Disability hinders a person’s capability to work, thus restricting their earning potential either completely or partially. Therefore, the question that whether such individuals qualify for unemployment benefits is quite a valid one. However, the reason disabled personnel is often denied these benefits is that they are already entitled to Social Security Disability Insurance (SSDI) by the State.
However, because of the pandemic, there has been a relaxation in the rules which has eased simultaneous gain of benefits under the heads of SSDI and Unemployment. Covid-19 has affected the livelihoods of many people, therefore the Coronavirus Aid Relief and Economic Security (CARES) Act was established. This Act extended the boundaries of eligibility criteria regarding unemployment aid.

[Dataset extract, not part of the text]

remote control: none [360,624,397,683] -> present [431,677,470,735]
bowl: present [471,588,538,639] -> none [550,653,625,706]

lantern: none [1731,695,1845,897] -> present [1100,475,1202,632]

Although before the pandemic it was not impossible, neither illegal to obtain both the benefits at the same time, but it was generally very difficult to qualify for one if you were already receiving the other. The reason being that categorizing as an “unemployed individual” reflects the fact that you are out of work but willing and able to resume as soon as you find a job, whereas qualifying for “disability benefits” generally means that one is unable to work and must therefore be compensated. Thus, the individual rightfully needed to justify his/her case explaining why they were eligible for both forms of aid if they wished to apply for dual benefits.
Partially disabled individuals might be able to work for lesser hours or perform limited tasks, thus SSDI encourages such people to work part-time if they come across any opportunity matching their ability. Disabled personnel is eligible for receiving SSDI benefits along with their earnings until and unless they are not involved in “substantial gainful activity”. Substantial gainful activity is defined by Social Security as any activity that allows your income to exceed $1260/month.
This scenario might be one example where unemployment benefits can be availed alongside SSDI. However, the laws in some US states deprived disabled individuals of this opportunity by including the condition that to be eligible for unemployment benefits, one must be available for resuming full-time work as soon as it becomes available.
The CARES Act passed on 27th March 2020, emerged as a ray of hope with the introduction of programs such as the Pandemic Unemployment Assistance (PUA) which provides unemployment benefits to those who previously might not have qualified for them, including disabled part-time employees who earn less than a certain amount. Furthermore, receiving these benefits won’t have any effect on the beneficiary’s SSDI as unemployment-related assistance won’t be counted as one’s income, and hence not included in the substantial gainful activity.
The need for simultaneously granting benefits under the heads of SSDI and Unemployment, Covid-19 and its adverse impact on the financial condition of families, and the lay-offs it has resulted in, seem to be disregarded by certain states like Wisconsin, which denied unemployment benefits to beneficiaries of SSDI who lost their part-time jobs during the pandemic.
North Carolina held a similar stance but allowed the receipt of unemployment benefits to beneficiaries of SSDI in March 2020 after PUA was announced under the federal CARES Act.
Besides PUA, the CARES Act also introduced other programs to assist the unemployed during tough financial times brought about by Covid-19. Below is a summary of the popular modes of assistance this Act announced and the recent amendments made to these programs.
3 Main Unemployment Assistance Programs launched under the CARES Act
Pandemic Unemployment Assistance (PUA)
This program provides financial assistance to individuals who have lost their job or whose earnings fall below a certain limit, but are ineligible for receiving unemployment benefits under pre-existing state laws due to reasons such as insufficient work experience, or pursuing part-time jobs.
Under the PUA program, such individuals may qualify for receiving aid after Covid-19 if the cause of their unemployment or reduced earning ability matches one of the reasons listed in the CARES Act. This is the very program that has allowed many SSID beneficiaries to qualify for unemployment benefits.
Originally, PUA benefits were only announced to last till December 2021 but after the sanctioning of the American Rescue Plan Act of 2021 (ARPA), which was signed on March 11, 2021, these benefits have been extended till September 6, 2021.
Federal Pandemic Unemployment Compensation (FPUC)
FPUC announced an additional $600/week payment to recipients of PUA as well as to those who qualified for unemployment benefits before the announcement of PUA to help them respond to the deteriorating economic condition. This program was to end on July 31, 2020, but, just like PUA, it has been extended under the American Rescue Plan. However, the amount to be granted has been reduced to $300/week.
Pandemic Emergency Unemployment Benefits (PEUB)
Besides the two above-mentioned programs, the CARES Act also extended the eligibility period for regular unemployment benefits by 13 weeks under the Pandemic Emergency Unemployment Benefits (PEUB). Even these have been extended up to 53 weeks under ARPA and the program like all others is now expected to last till September 6, 2021.
Besides these three programs, the CARES Act launched many other incentives concerning Covid-19 such as granting the state’s funding to promote work-share programs instead of lay-offs. Although the CARES program was the government’s initial response to the pandemic, ARPA is the recent and revised version of unemployment and other benefits you may be entitled to receive given the ongoing waves of Covid-19.